Certains ont peut-être trouvé la formule paradoxale. Dans sa présentation lundi de la stratégie française pour réduire nos émissions de gaz à effet de serre, Emmanuel Macron a plaidé pour… relancer certaines exploitations minières. Le président a réclamé « une cartographie précise des ressources en matière de lithium, de cobalt qui se trouvent sur notre territoire », des métaux dits « critiques », nécessaires à la conception des batteries électriques. Le chef de l’État a également évoqué « les gisements d’hydrogène naturel », qui pourraient « jouer un rôle majeur pour produire l’énergie du futur ».
Dans un rapport publié en décembre 2021, le Bureau de Recherches Géologiques et Minières (BRGM) estimait que les sous-sols français contiendraient près de 500 000 tonnes de lithium. L’instance ciblait à l’époque quatre gisements principaux à Tréguennec (Finistère), Montebras (Creuse), Chédeville (Haute-Vienne) et Beauvoir (Allier) ou la première mine d’extraction de ce « métal critique » doit voir le jour dans les cinq prochaines années.
Mais un autre gisement a récemment été découvert en Alsace par la société minière française Eramet, qui compte y produire du lithium d’ici 2030, depuis deux sites industriels déjà existants à Soultz-sous-Forêts et Rittershoffen (Bas-Rhin).

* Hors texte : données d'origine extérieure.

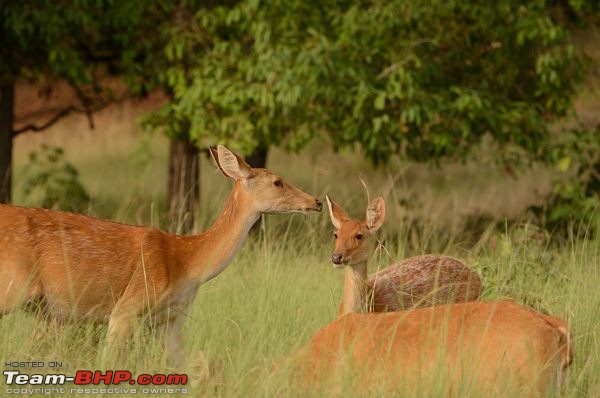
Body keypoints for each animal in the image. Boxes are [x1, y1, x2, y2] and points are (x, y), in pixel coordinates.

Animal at [0, 145, 324, 360]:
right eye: (277, 182)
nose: (317, 202)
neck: (187, 263)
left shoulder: (171, 320)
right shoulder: (126, 308)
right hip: (14, 285)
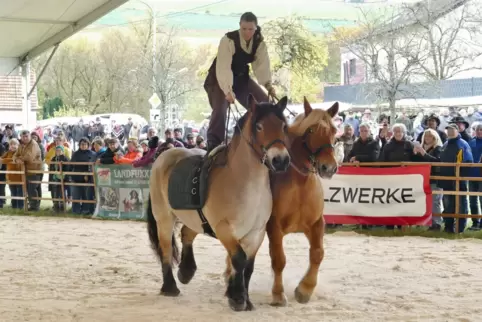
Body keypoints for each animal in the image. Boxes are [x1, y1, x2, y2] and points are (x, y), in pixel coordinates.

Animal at [146, 95, 290, 312]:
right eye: (259, 126)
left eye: (283, 125)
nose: (280, 160)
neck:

Le projet mené avec « Électricité de Strasbourg consiste à pomper les saumures géothermales (de l’eau enfouie à 2-3 km de profondeur, chargée de métaux), y extraire la chaleur et le lithium et réinjecter l’eau dans les sous-sols.

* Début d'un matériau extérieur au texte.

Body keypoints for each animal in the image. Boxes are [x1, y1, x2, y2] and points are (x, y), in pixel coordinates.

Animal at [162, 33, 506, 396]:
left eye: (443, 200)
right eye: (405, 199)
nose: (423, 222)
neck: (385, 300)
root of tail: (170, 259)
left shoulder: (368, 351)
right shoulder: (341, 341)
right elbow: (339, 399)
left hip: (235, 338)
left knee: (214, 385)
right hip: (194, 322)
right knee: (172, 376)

« Notre procédé a l’avantage d’être moins consommateur en ressources que les procédés conventionnels d’extraction de lithium », explique Ludovic Donati, directeur du projet chez Eramet. « L’objectif est de produire au moins 10 000 tonnes de lithium par an d’ici 2030 », ajoute le responsable, qui se félicite que ce type de projet permette de « réduire notre dépendance pour les métaux critiques ».

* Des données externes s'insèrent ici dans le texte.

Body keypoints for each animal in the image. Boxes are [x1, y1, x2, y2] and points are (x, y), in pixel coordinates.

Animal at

Les quantités de lithium que l’entreprise espère y récolter sont cependant moindres que celles des mines situées sur d’autres continents. À titre de comparaison, Eramet prévoit d’extraire environ 24 000 tonnes de lithium par an de son gisement en Argentine.
Peu de cobalt en France métropolitaine
Également évoqué par Emmanuel Macron, le cobalt, nécessaire lui aussi à la fabrication des batteries électriques, serait moins abondant dans nos sols. « En France métropolitaine, le cobalt est actuellement recensé en substance secondaire sur neuf sites, sans mettre en évidence un potentiel économique significatif », indiquait le BRGM dans son rapport. Seule la mine de Fanny, près de Kruth (Haut-Rhin) indique une production qui dépasse les cinq tonnes.
Quant à l’hydrogène naturel, un gisement a été découvert autour du puits de Folschviller en Moselle. Interrogés par France bleu, les chercheurs à l’origine de la découverte sont optimistes et estiment que quelque 46 millions de tonnes d’hydrogène, soit plus de la moitié de la consommation mondiale actuelle, pourrait y être extrait. Une demande de permis de recherche a également été déposée dans le Béarn et une autre entreprise a obtenu l’autorisation de chercher de l’hydrogène blanc dans les sous-sols du Doubs, selon le média Reporterre.
Malgré l’optimisme concernant ces ressources, les experts appellent à rester mesurés quant à la perspective pour la France de sortir de la dépendance d’ici quelques années. « On est au début d’un chemin nécessairement long vu l’état de notre industrie », juge Olivier Appert, conseiller du Centre Énergie & Climat de l’Ifri. « Mais le changement de ton qui consiste à concilier l’industrie et la transition écologique est positif ».